Composed Transactions

Callers can pass a UnitOfWork to compose multiple catalog operations. In this mode the caller owns commit and rollback decisions:

from ogcat import ArtifactLocator

with catalog.transaction() as transaction:
    first = catalog.add_artifact(
        record_type="external_reference",
        locator=ArtifactLocator(kind="uri", value="s3://bucket/first.zarr"),
        transaction=transaction,
    )
    second = catalog.add_artifact(
        record_type="external_reference",
        locator=ArtifactLocator(kind="uri", value="s3://bucket/second.zarr"),
        transaction=transaction,
    )

    transaction.commit()

If a hook fails inside a caller-owned transaction, add_artifact(..., transaction=transaction) raises but does not immediately roll back the whole transaction. The caller can inspect state, add diagnostics, roll back, or let the transaction context manager roll back on exit.

Lifecycle Points

The initial hook surface is intentionally small:

  • before_validate_metadata(context)

  • after_validate_metadata(context, report)
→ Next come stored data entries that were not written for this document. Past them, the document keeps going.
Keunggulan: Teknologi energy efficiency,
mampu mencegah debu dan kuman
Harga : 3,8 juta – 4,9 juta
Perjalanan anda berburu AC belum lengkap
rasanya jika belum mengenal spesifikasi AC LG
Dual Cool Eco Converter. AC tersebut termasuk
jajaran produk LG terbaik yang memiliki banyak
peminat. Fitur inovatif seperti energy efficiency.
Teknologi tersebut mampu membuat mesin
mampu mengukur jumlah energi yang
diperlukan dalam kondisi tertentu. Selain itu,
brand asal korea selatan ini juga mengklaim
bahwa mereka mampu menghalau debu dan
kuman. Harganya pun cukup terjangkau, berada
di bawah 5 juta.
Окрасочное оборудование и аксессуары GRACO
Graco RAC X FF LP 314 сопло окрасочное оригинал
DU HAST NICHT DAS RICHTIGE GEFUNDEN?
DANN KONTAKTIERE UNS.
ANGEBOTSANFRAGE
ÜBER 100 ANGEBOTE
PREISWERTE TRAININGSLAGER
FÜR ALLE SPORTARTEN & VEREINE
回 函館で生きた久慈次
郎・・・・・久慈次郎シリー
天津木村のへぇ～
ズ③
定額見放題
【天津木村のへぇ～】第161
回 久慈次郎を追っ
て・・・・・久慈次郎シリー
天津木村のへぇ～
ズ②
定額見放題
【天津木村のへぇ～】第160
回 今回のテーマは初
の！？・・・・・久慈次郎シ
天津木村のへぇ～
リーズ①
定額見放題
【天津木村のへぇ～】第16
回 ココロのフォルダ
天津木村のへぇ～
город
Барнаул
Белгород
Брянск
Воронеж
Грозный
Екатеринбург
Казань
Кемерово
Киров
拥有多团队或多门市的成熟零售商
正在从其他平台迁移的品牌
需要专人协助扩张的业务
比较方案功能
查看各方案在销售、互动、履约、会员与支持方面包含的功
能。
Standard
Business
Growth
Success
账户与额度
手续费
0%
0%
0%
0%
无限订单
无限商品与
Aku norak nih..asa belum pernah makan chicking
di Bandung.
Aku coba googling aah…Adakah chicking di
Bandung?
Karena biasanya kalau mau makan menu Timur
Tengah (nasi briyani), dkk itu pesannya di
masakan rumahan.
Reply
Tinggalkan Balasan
  • resolve_artifact_locator(context)

  • before_record_write(context)

  • after_record_write(context)

  • extract_metadata(context)

  • before_commit(context)

  • after_commit(context)

  • on_error(context, error)

  • on_rollback(context, error)

Hooks exert their effect by mutating OperationContext, raising an exception, or registering rollback work:

  • mutate user_metadata before validation to add defaults or normalise caller input;

  • mutate planned_locators during resolve_artifact_locator; the first locator is canonical;

  • inspect source during artifact writing and metadata extraction;

  • return or add derived_metadata during extract_metadata;

  • call context.rollback(...) after creating external side effects.

The context includes the catalog root, operation id, operation type, record type, user metadata, derived metadata, planned locators, source information, storage mode, and rollback registration. context.source_path and context.source_descriptor remain compatibility shims over context.source.path and context.source.descriptor.